Examine the records and identify each line that includes the string "APERTURE". Copy those lines.

= = = = =

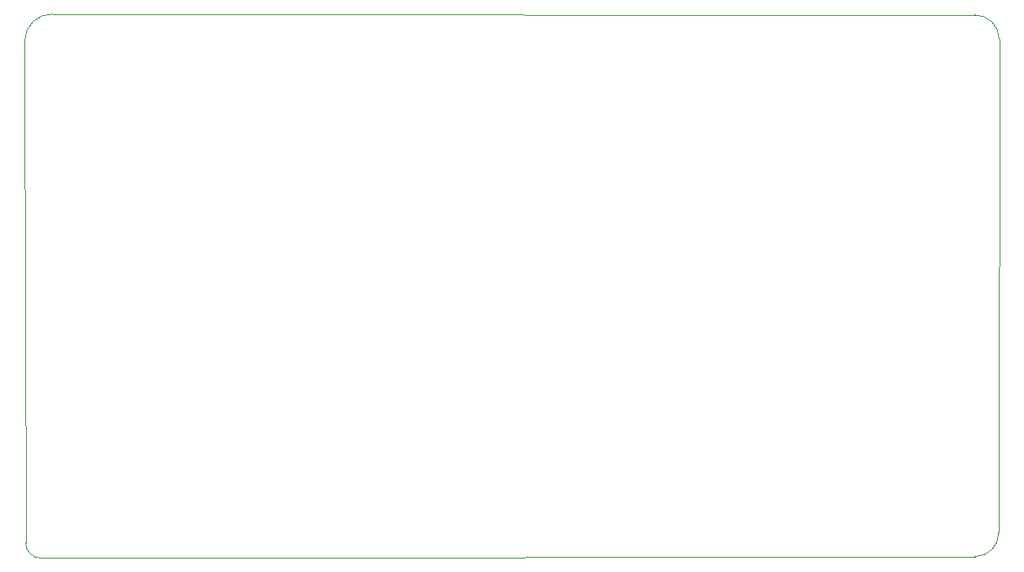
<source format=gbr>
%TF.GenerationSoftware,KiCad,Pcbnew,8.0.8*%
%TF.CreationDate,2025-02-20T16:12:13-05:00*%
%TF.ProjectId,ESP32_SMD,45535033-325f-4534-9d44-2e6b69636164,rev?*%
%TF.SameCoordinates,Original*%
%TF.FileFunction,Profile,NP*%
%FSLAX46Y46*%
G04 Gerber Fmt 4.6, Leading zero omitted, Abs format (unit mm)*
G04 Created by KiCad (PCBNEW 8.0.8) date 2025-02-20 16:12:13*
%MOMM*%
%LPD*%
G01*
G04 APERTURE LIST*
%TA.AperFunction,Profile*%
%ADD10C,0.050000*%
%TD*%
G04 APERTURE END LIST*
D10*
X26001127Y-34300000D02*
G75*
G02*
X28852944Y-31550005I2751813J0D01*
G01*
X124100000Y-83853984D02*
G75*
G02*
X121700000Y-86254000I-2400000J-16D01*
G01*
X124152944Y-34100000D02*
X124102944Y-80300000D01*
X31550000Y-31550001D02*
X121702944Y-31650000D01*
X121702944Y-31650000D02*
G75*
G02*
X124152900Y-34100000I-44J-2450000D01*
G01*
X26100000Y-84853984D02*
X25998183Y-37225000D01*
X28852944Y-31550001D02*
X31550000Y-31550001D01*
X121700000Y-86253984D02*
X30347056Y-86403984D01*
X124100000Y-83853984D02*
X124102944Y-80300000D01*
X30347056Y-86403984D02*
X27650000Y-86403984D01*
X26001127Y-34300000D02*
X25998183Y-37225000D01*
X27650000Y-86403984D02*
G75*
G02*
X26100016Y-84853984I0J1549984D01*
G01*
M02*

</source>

= = = = =

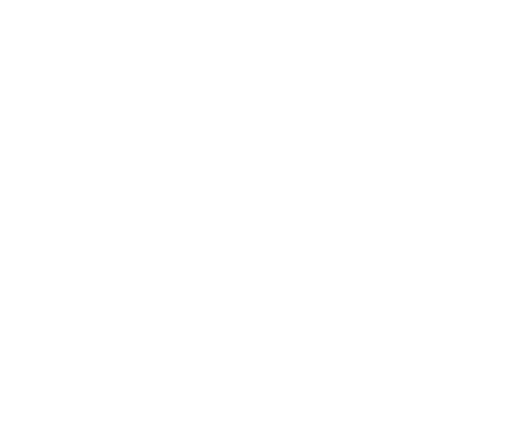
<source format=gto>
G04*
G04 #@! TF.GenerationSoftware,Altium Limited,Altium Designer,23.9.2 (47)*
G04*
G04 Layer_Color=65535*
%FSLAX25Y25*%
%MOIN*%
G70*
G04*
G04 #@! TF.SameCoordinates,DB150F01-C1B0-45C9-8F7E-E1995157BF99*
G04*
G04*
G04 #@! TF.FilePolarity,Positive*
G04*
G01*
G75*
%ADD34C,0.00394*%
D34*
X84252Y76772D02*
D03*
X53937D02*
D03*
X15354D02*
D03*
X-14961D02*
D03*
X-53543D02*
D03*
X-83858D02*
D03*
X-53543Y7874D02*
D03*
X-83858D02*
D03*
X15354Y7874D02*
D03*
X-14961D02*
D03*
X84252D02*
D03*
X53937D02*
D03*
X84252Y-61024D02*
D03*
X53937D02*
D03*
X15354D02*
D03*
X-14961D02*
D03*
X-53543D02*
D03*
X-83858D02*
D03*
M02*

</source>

= = = = =

SOLUTION TO THE EXERCISE:
G04 APERTURE LIST*
G04 APERTURE END LIST*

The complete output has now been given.